[PROBLEM DETAILS]: In the records below, find the line with "pyautogui.click(492, 390)" and repeat exactly every line from it through the line with "pyautogui.mouseUp()". Pictures stay out.

*** Opening PROVIDED RECORDS ***

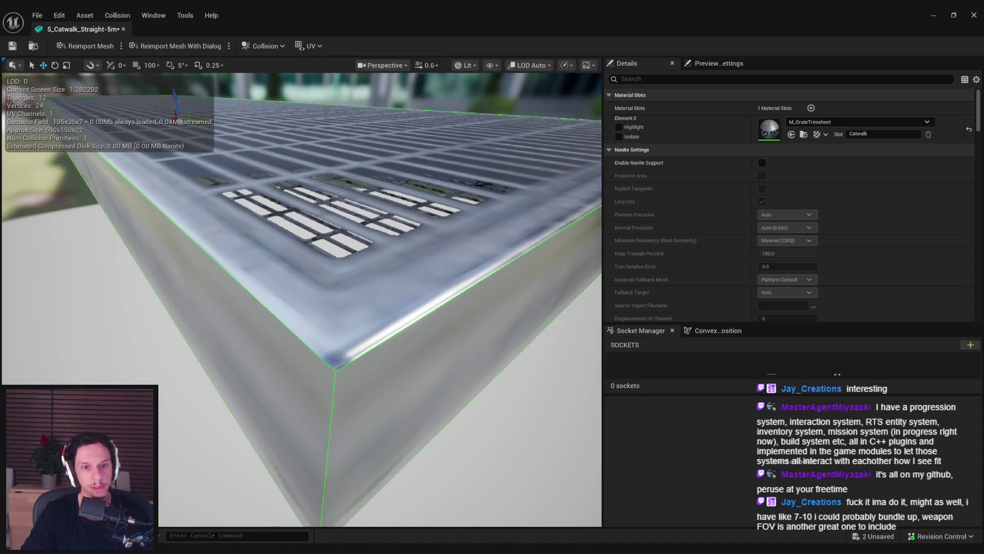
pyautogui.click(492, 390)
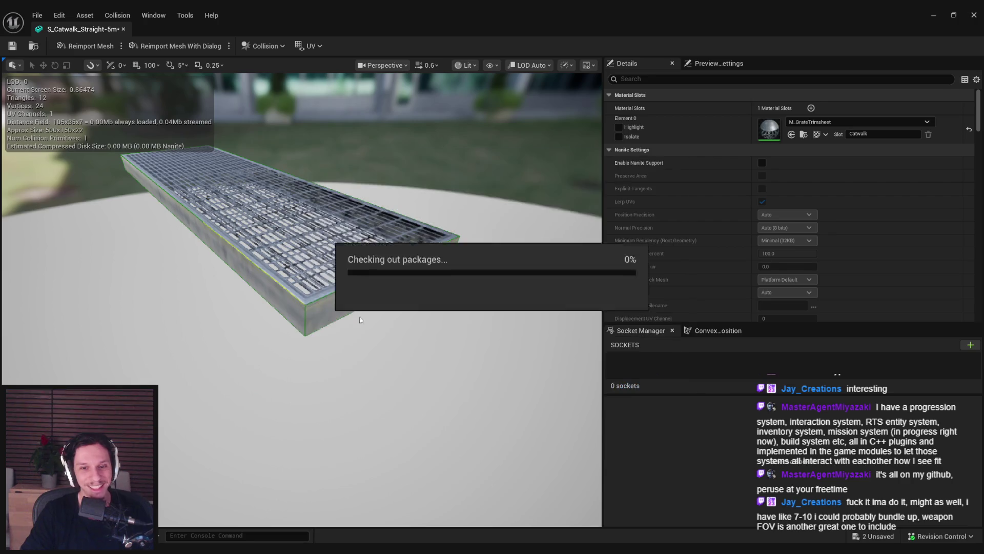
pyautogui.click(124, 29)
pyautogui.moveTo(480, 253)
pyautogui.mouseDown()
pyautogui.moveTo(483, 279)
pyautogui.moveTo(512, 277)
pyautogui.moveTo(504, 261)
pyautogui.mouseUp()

*** Closing PROVIDED RECORDS ***
*** Opening PROVIDED RECORDS ***

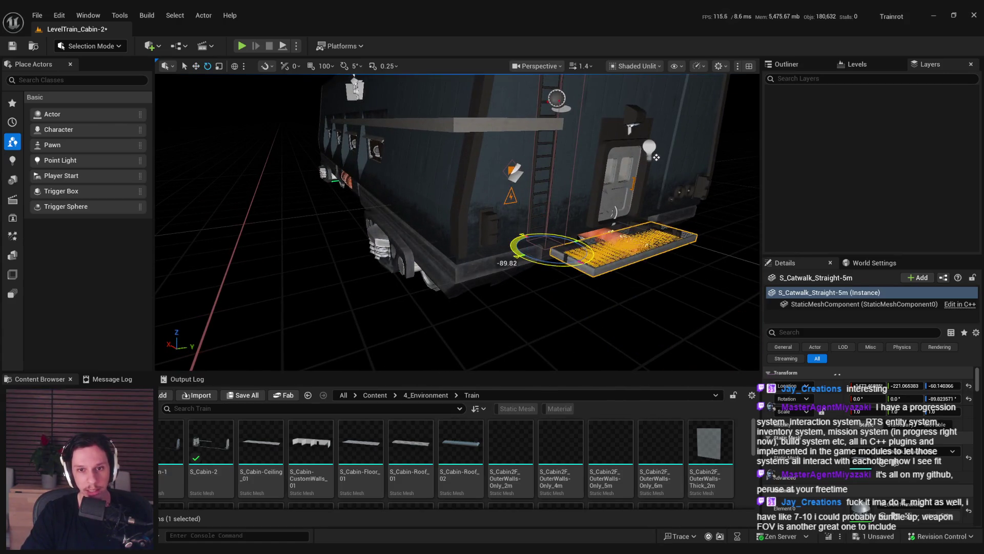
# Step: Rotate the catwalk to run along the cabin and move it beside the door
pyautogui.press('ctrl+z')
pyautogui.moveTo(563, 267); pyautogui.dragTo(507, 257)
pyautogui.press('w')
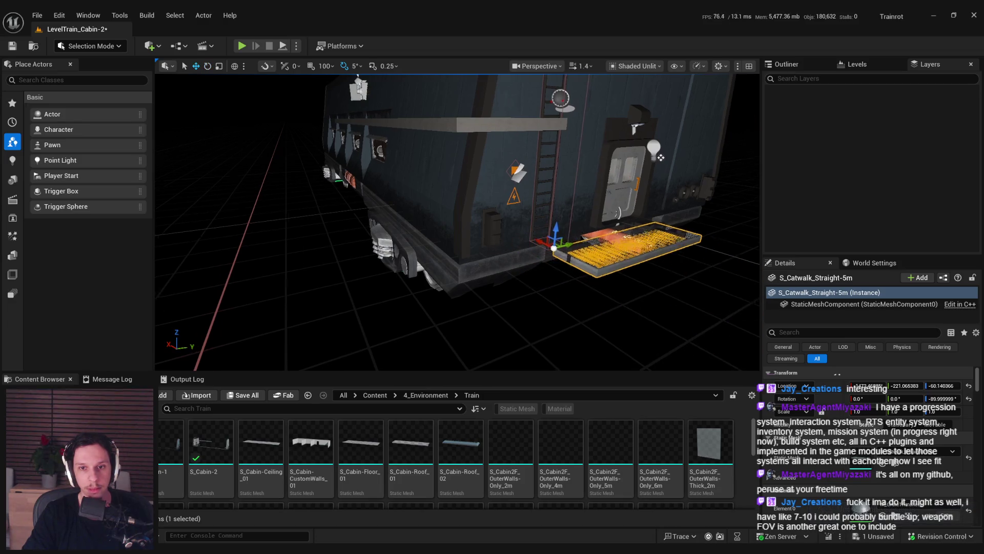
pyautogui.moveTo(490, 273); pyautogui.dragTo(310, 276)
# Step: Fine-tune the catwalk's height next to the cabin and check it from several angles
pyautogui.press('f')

*** Closing PROVIDED RECORDS ***

[WRITTEN ANSWER]:
pyautogui.click(492, 390)
pyautogui.click(124, 29)
pyautogui.moveTo(480, 253)
pyautogui.mouseDown()
pyautogui.moveTo(483, 279)
pyautogui.moveTo(512, 277)
pyautogui.moveTo(504, 261)
pyautogui.mouseUp()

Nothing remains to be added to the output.